*Problem details*
In the inspection report excerpt, what range did the unplanned automatic plant power reduction cover after Main Feedwater Pump A tripped?

*Selected excerpt*
= = =

The licensee entered each of these occurrences into their CAP.

.4 Access Control to Radiologically Significant Areas

Section 2OS1 evaluated the effectiveness of the licensee's problem identification and

resolution processes regarding access controls to radiologically significant areas and

radiation worker practices. The inspectors reviewed corrective action documents for root

cause/apparent cause analysis against the licensees problem identification and resolution

process. No findings of significance were identified.

-27- Enclosure

4OA3 Follow-up of Events and Notices of Enforcement Discretion (71153)

a. Inspection Scope

The inspectors: (1) reviewed operator logs, plant computer data, and/or strip charts for

the below listed evolutions to evaluate operator performance in coping with nonroutine

events and transients; (2) verified that operator actions were in accordance with the

response required by plant procedures and training; and (3) verified that the licensee has

identified and implemented appropriate corrective actions associated with personnel

performance problems that occurred during the nonroutine evolutions sampled.

  • October 30, 2006, Unit 2, fire in Motor-Control Center 2B-53
  • November 9, 2006, Unit 1, unplanned loss of Main Feedwater Pump P-2A

Documents reviewed by the inspectors are listed in the attachment.

The inspectors completed three samples.

b. Findings

Introduction. A Green self-revealing finding was identified when the licensee replaced an

air conditioning unit for the Unit 1 Main Feedwater Pump (MFP) A control cabinet without

considering the effects of electromagnetic interference (EMI) on the digital speed

monitor (DSM) housed in the cabinet. Consequently, MFP A tripped, resulting in an

unplanned automatic plant power reduction from 100 percent to 40 percent RTP.

Description. In September 2006 the air conditioning unit for the Unit 1 MFP A cabinet

failed. During the procurement phase of replacement efforts, the station discovered that

the current air conditioning unit was no longer available because it had become obsolete.

= = =

*Material supplied*
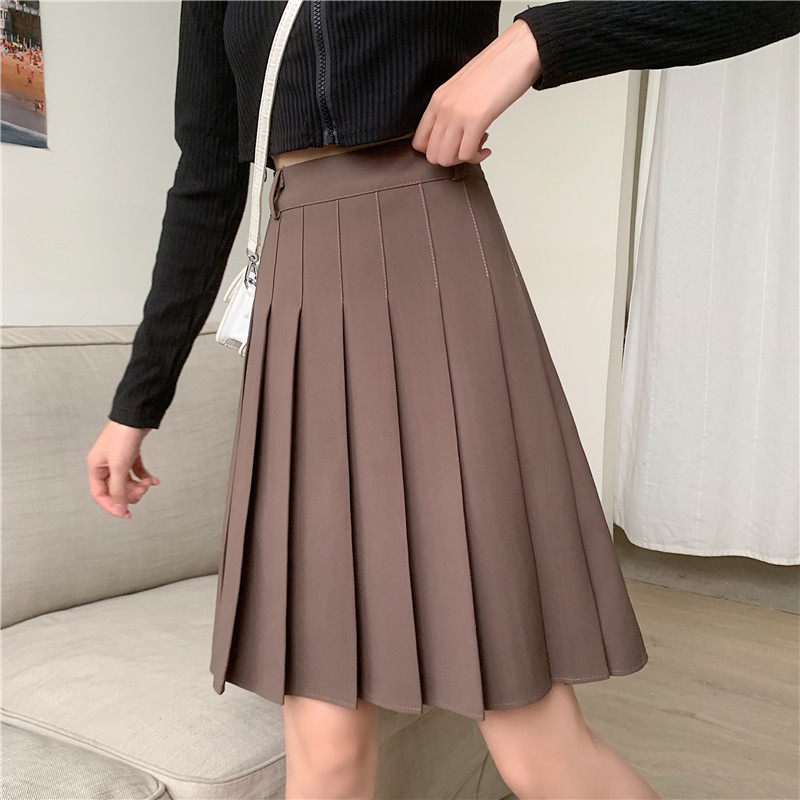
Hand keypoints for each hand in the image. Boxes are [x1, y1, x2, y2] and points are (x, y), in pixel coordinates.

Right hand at [87, 420, 158, 518]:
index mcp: (95, 467)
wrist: (137, 415)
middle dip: (130, 493)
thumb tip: (119, 508)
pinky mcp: (130, 453)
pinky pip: (136, 471)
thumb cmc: (123, 437)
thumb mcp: (119, 467)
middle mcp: (104, 464)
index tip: (126, 514)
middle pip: (115, 489)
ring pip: (127, 482)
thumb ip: (118, 489)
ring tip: (149, 483)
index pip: (100, 494)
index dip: (112, 506)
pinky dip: (145, 476)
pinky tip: (154, 480)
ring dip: (139, 485)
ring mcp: (117, 459)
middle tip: (143, 490)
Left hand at [412, 18, 541, 165]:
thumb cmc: (496, 70)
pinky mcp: (476, 119)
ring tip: (478, 146)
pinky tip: (486, 148)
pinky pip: (467, 154)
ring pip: (446, 159)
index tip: (453, 147)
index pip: (419, 142)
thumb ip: (452, 109)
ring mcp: (458, 114)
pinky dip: (477, 157)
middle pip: (432, 155)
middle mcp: (443, 107)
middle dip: (451, 160)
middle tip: (467, 149)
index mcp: (437, 100)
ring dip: (464, 160)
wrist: (517, 52)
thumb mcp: (462, 89)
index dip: (436, 151)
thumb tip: (452, 134)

= = =

*Task result*
From 100 percent to 40 percent RTP.